Primo calo dell’export in Giappone che è sintomo di un inefficacia della politica monetaria. La storia economica nipponica insegna che il QE non è sempre efficace.
Il primo declino dell’anno nell’export giapponese può rendere l’idea di come il Quantitative Easing e le politiche monetarie espansive non servano a niente senza delle riforme strutturali della produzione. La storia del Giappone può insegnare a capire cosa sta succedendo in Europa?
Giappone: dal boom del ’50-’75 all’inizio della crisi
Il primo declino dell’export giapponese è un indicatore di come le politiche espansive di un Governo possano rimanere fini a se stesse se non accompagnate da delle riforme strutturali.
Ripercorrendo la storia del Giappone, è possibile vedere come il Paese del Sol Levante abbia conosciuto un’espansione senza limite nel dopoguerra grazie a delle regole ferree che hanno permesso una crescita del PIL annuale tra gli anni ‘50 e ‘70 del 10%.
Queste regole prevedevano: bilancio statale e bilancia commerciale in pareggio, stretta sorveglianza del settore bancario, sviluppo dei settori ad alta produttività, stimolo della concorrenza interna tra aziende.
L’economia giapponese andò avanti a gonfie vele fino al 1975, anno in cui a causa di una crisi finanziaria mondiale, furono adottate delle misure economiche prese a prestito dall’Occidente.
Queste misure erano esattamente l’opposto di quelle adottate in precedenza con abbandono dei pareggi di bilancio, fusioni tra aziende e deregolamentazione delle banche. Tutto questo ha portato in linea di massima alla stagnazione economica di oggi.
Questo perché, grazie alla minor sorveglianza sul settore bancario, è stato permesso di creare bolle speculative generate da una grossa iniezione di liquidità derivante dal settore creditizio e monetario. Con il Nikkei che si rivalutò del 900% gli investitori e risparmiatori giapponesi, investirono tutti i profitti di Borsa nel settore immobiliare creando una bolla pronta ad esplodere.
Infatti, la BoJ si aspettava che aumentando la moneta circolante si stimolassero i consumi, sbagliando completamente le previsioni poiché l’aumento dei consumi di un Paese non genera un aumento della produttività.
Giappone: dalla crisi del 1990 al primo QE del 2001
Nel 1990 con la crisi petrolifera in ascesa, la BoJ dovette alzare i tassi di interesse facendo scoppiare la bolla di cui ancora oggi si sente il peso. Da quell’anno infatti, il Governo cominciò ad espandere il deficit ed aumentare il debito pubblico stampando sempre più moneta credendo di favorire l’export del Paese.

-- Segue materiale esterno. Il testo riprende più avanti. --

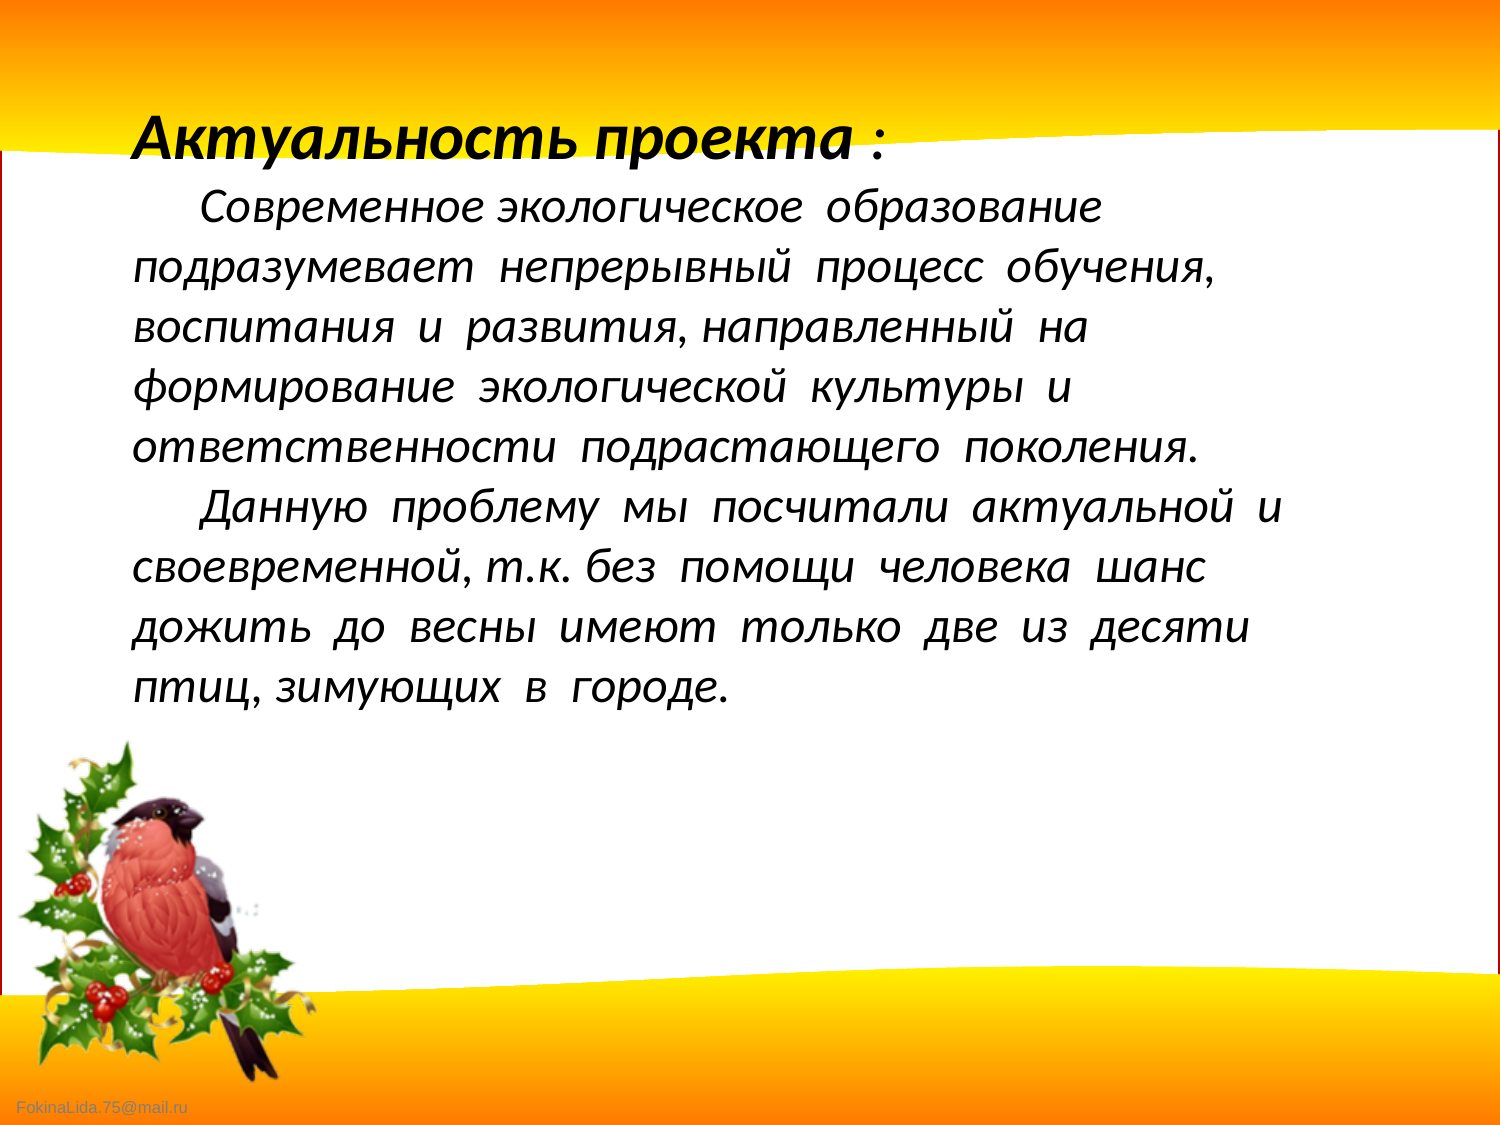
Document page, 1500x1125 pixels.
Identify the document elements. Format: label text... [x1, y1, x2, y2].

title Актуальность проекта : Современное экологическое образование подразумевает непрерывный процесс обучения, воспитания и развития, направленный на формирование экологической культуры и ответственности подрастающего поколения. Данную проблему мы посчитали актуальной и своевременной, т.к. без помощи человека шанс дожить до весны имеют только две из десяти птиц, зимующих в городе. [116, 93, 1337, 833]
picture [0, 739, 357, 1125]
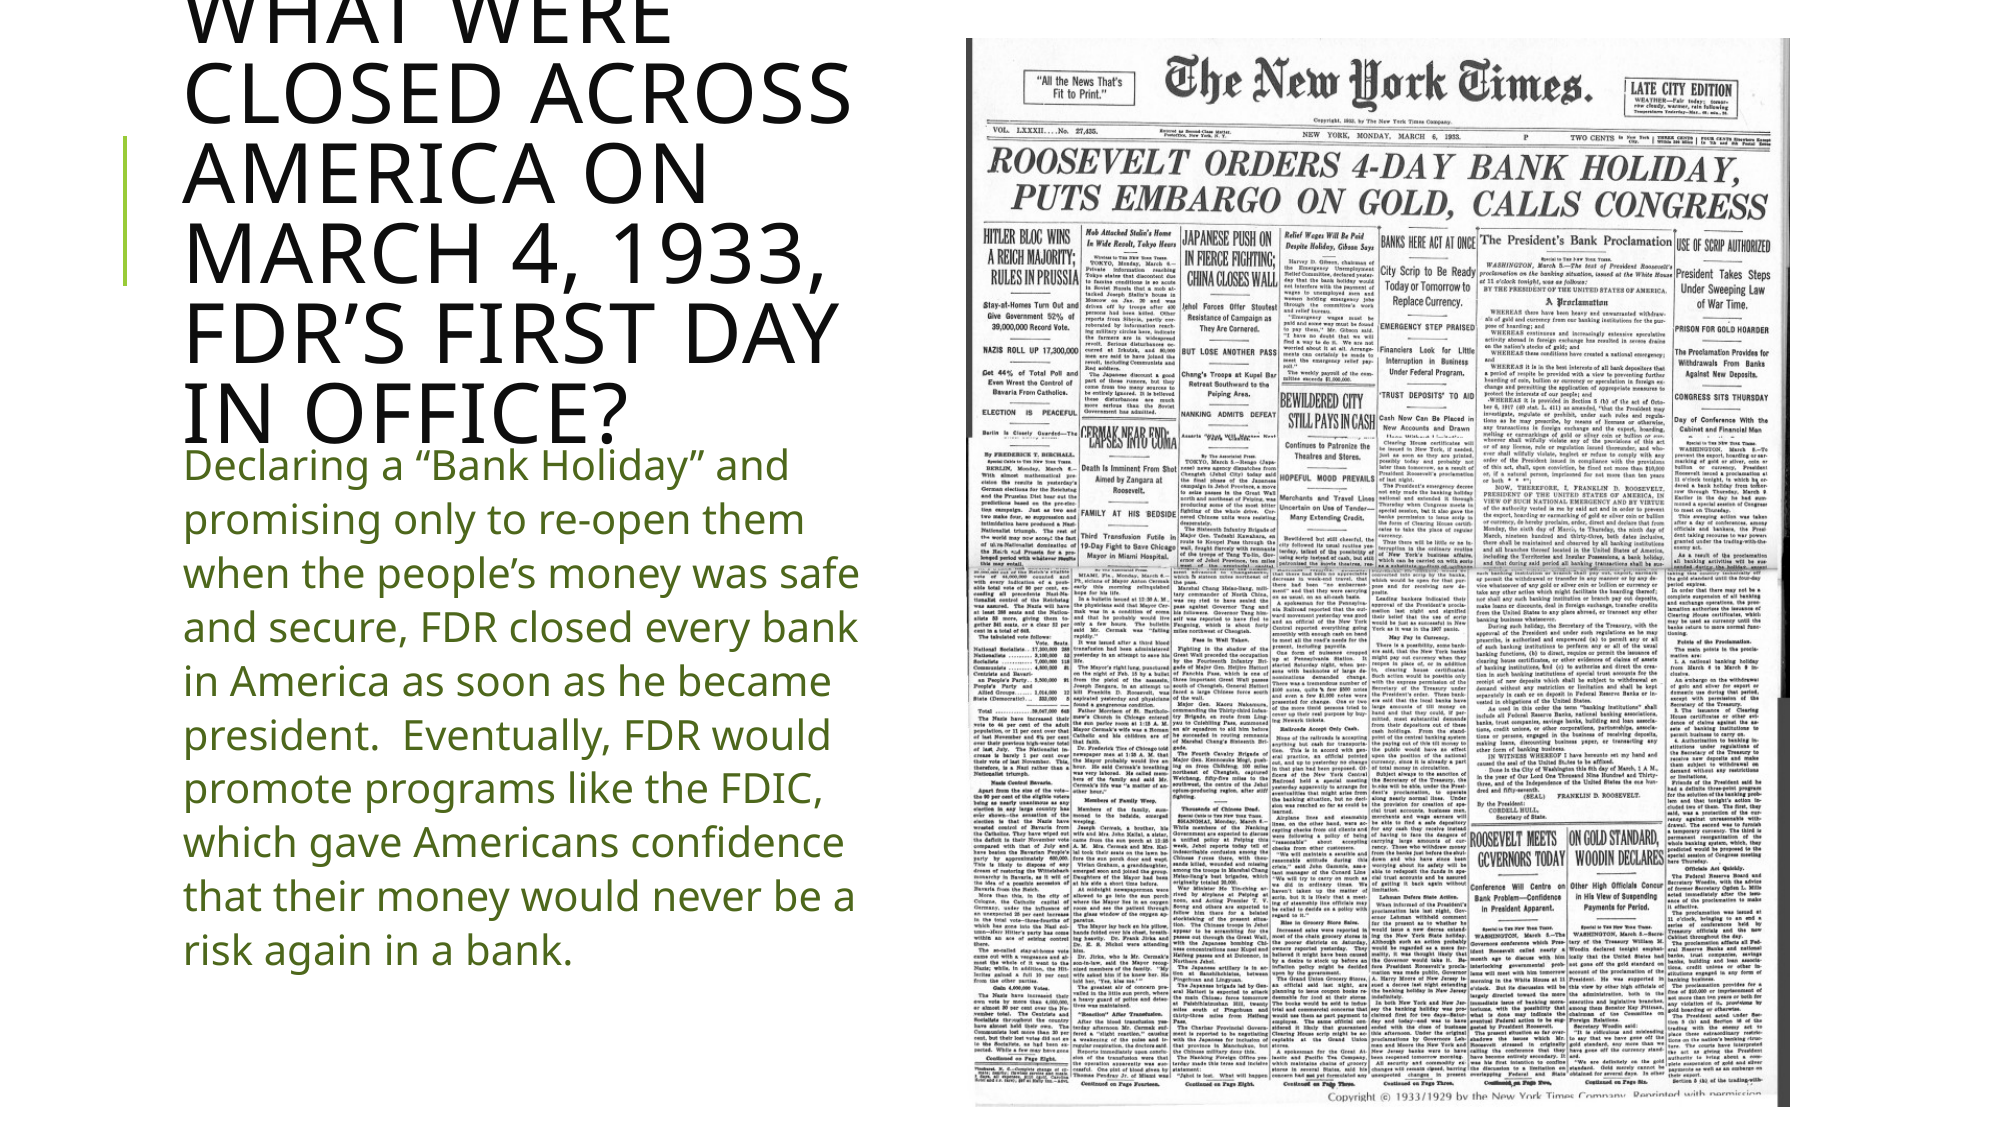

Infatti, nel Marzo 2001 cominciò il primo QE giapponese che finì nel 2006 dopo un aumento nei 5 anni del 60%. Un altro QE (relativamente meno forte) fu messo in campo nel 2010 per poi essere aumentato nel 2013 fino ad una possibile espansione dello stesso ai giorni d’oggi.
Questi QE al momento non hanno avuto grandi effetti sull’indice CPI, ciò che vuole fare la BoJ è incrementare le aspettative di inflazione pensando di stimolare i consumi. Inoltre, svalutando la moneta sta cercando di aumentare le esportazioni giapponesi che sono crollate dopo la tragedia di Fukushima.
Giappone: con QE e taglio tassi rischio di iperinflazione
La BoJ sta immettendo sempre più quote di debito pubblico (salito del 240% rispetto al PIL dal 1975 ad oggi) sotto forma di moneta e obbligazioni, finanziandosi in deficit (rapporto debito/introiti fiscali salito dell’800%) ed incrementando a livelli inimmaginabili il debito pubblico.
Il problema di una politica monetaria del genere è che, pensando di aumentare la massa monetaria del Paese pensando di aumentare i consumi e di conseguenza la produttività, rischia di innescare un’esplosione dell’inflazione che potrebbe mettere in seria difficoltà il Paese.
Infatti, quando avverrà l’esplosione dell’inflazione, i consumi scenderanno vertiginosamente, la produttività scenderà ulteriormente e gli investimenti usciranno dal Paese visto che chi possiede gli asset in Giappone li venderà. Tutto questo poterà il Giappone all’iperinflazione con conseguente crisi dello Yen.
Per riassumere, il Giappone sta insegnando come una politica monetaria espansiva basata sul deficit pubblico e senza un reale aiuto della produttività del Paese può causare un effetto iperinflazionistico che potrebbe mettere in ginocchio l’intero Paese e tutte le economie ad esso strettamente collegate.